7 Cosas que Aprendi de las Ventas, a La Mala.
Cada persona que entra al mundo de las ventas se tropieza de vez en cuando. A pesar de lo que cualquier “Guru” de ventas te pueda decir o intente vender, el aprender a vender es un arte que se aprende.
Si tu objetivo es llegar a ser un líder de ventas y asesor profesional del más alto nivel, debes entender que hay habilidades, estrategias, disciplinas, cierto modo de pensar y mucho que debes aprender para poder llegar a lo más alto de tu nivel posible.
Aprenderás mucho en el camino y algunas cosas las tendrás que aprender a la mala, cometiendo errores y aprendido cómo sacar lo mejor de cada situación.
Afortunadamente sí hay algunas lecciones que puedes aprender sin tener que pasar un mal rato. Algunas de estas lecciones puedes aprender a través de la experiencia de otros que están dispuestos a compartir contigo lo que han aprendido.
Estas son algunas lecciones que he aprendido con el tiempo:
1) Agendar tu próxima llamada mientras estás en una reunión.
Hubo un tiempo en el cual terminaba una reunión de ventas sin haber agendado otra reunión con mi cliente o prospecto. Descubrí que esto hacía casi imposible agendar nuestra siguiente reunión; llevaba docenas de llamadas y hasta meses lograrlo. Agendar la siguiente llamada mientras aún estás sentado con tu cliente es la mejor forma de asegurar que tendrás un compromiso de su parte.
2) Lidera con tu precio más alto.
Es un error común del ignorante y el temeroso el pensar que es una buena estrategia no decir tu precio hasta que tu cliente quiera lo que estás vendiendo.
Toma un rato comprender que tus clientes al saber la diferencia de precio frente a tu competencia, pueden justificarlo frente a tu competencia.
Cuando tienes un precio alto, úsalo con confianza. Este precio alto es una ventaja para justificar la diferencia de calidad entre tu y tus competidores.
3) Presenta sólo lo necesario.
Cuando era joven, solía trabajar para una empresa que me daba una presentación de 84 páginas. Yo leía, literalmente las 84 páginas a mis prospectos, ignorando el hecho de que terminaban cómo zombies. Me tomó algún tiempo entender que debía reducir mi presentación a sólo lo necesario para que mis prospectos dijeran si.
4) Solicita tu dinero.
He tenido clientes que invierten millones de dólares y creen que tienen el derecho a ignorar los términos y condiciones de los pagos. Puede ser algo difícil pedir a alguien que te pague algunos cientos de miles de dólares, especialmente cuando eres joven. Pero en un punto, reconocí que si me gane el dinero trabajando, tenía el derecho a cobrarlo.
5) Asume que necesitarás apoyo de más gente.

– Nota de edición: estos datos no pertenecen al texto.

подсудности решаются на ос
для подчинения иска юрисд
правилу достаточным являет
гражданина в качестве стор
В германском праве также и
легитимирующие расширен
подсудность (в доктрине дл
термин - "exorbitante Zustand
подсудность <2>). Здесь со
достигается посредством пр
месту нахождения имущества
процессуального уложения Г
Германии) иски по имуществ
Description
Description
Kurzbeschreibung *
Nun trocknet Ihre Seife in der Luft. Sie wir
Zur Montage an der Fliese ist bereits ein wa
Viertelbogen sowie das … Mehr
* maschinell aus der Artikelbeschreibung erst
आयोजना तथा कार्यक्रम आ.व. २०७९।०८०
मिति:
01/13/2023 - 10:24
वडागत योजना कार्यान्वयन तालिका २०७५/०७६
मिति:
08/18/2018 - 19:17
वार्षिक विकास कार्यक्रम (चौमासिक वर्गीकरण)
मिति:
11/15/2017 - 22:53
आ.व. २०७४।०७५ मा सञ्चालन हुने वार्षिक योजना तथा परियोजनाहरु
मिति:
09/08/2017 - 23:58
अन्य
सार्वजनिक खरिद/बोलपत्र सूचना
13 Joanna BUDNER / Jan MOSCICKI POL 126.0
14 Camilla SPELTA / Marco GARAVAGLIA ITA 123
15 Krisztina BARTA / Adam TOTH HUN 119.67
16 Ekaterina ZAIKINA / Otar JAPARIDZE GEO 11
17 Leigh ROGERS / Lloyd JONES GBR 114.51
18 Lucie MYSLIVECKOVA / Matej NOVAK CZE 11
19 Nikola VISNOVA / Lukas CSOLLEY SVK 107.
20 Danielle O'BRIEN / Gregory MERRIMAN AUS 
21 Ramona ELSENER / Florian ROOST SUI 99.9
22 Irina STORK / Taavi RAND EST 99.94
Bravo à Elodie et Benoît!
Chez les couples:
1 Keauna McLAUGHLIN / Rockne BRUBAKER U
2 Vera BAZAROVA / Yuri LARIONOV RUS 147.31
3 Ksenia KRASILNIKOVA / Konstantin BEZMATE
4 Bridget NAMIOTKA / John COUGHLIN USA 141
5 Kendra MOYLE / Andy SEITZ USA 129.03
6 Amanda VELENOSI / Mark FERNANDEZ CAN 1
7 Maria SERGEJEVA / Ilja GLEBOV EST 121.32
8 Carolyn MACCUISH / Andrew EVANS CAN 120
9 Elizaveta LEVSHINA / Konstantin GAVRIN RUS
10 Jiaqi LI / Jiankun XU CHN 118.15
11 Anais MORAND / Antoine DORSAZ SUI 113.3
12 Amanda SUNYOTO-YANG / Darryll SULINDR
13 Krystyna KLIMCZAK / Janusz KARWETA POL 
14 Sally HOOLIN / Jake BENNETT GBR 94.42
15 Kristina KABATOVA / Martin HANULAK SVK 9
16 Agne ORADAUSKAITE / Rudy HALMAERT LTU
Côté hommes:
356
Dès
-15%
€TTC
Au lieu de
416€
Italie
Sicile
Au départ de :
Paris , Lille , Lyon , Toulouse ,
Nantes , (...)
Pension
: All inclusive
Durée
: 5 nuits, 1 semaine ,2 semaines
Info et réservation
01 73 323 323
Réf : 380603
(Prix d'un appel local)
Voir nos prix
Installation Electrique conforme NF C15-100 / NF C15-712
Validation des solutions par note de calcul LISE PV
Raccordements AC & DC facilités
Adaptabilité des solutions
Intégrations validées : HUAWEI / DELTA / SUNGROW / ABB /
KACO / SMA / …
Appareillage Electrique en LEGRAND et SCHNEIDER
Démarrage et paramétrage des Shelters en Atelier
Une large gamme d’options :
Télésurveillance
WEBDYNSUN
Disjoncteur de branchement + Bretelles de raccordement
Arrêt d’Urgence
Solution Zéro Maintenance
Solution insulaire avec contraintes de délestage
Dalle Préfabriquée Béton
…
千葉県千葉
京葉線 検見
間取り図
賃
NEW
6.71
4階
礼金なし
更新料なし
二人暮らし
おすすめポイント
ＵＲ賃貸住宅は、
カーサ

Todos hemos estado en una situación con un solo tomador de decisión en las que nos sentimos que tenemos todo lo necesario para cerrar una venta.
No es raro que nos sorprendemos que alguna persona que nunca conocimos y tiene nada que ver con la venta, mato la oportunidad con algún comentario. Es más fácil obtener consejo sobre una decisión complicada si incluyes desde el inicio en el proceso, a personas que te puedan ayudar.
Asegura que puedes involucrar a todas las partes del lado de cliente. Pero recuerda, nunca a más personas de las necesarias.
6) Enfrenta los problemas desde el inicio.
Muchas personas en el área comercial se sientan y evitan tratar el tema más difícil de la venta o cualquier otro tema importante. Esperando que se resuelva por si mismo o nadie lo note. Esto es especialmente cierto para aquellas personas que creen que pueden poner en peligro su venta.
Si intentas tocar el tema desde el inicio, te sorprenderás qué tan fácil es ganarse la confianza de tus prospectos al ser honesto y enfrentar estos temas desde el inicio.
7) Delega y ayuda a tu gente a crecer.
A través de mi vida laboral he hecho muchas tareas que no debí hacer, sólo porque pensé que yo lo podría hacer mejor y más barato que cualquier otra persona.
Incluso las veces que esto era cierto, yo estaba mal.
Al hacer el trabajo por mi mismo, no estaba haciendo el trabajo más importante que yo debía realizar: el trabajo donde yo era el primer creador de valor.
Estaba robando la oportunidad a mi equipo de desarrollar la experiencia y habilidades que necesitaban para crecer y hacer mejor su trabajo. Incluso llegar a hacerlo mejor que yo.
Debes de aprender a delegar y ayudar a las personas a crecer, incluyéndote a ti mismo.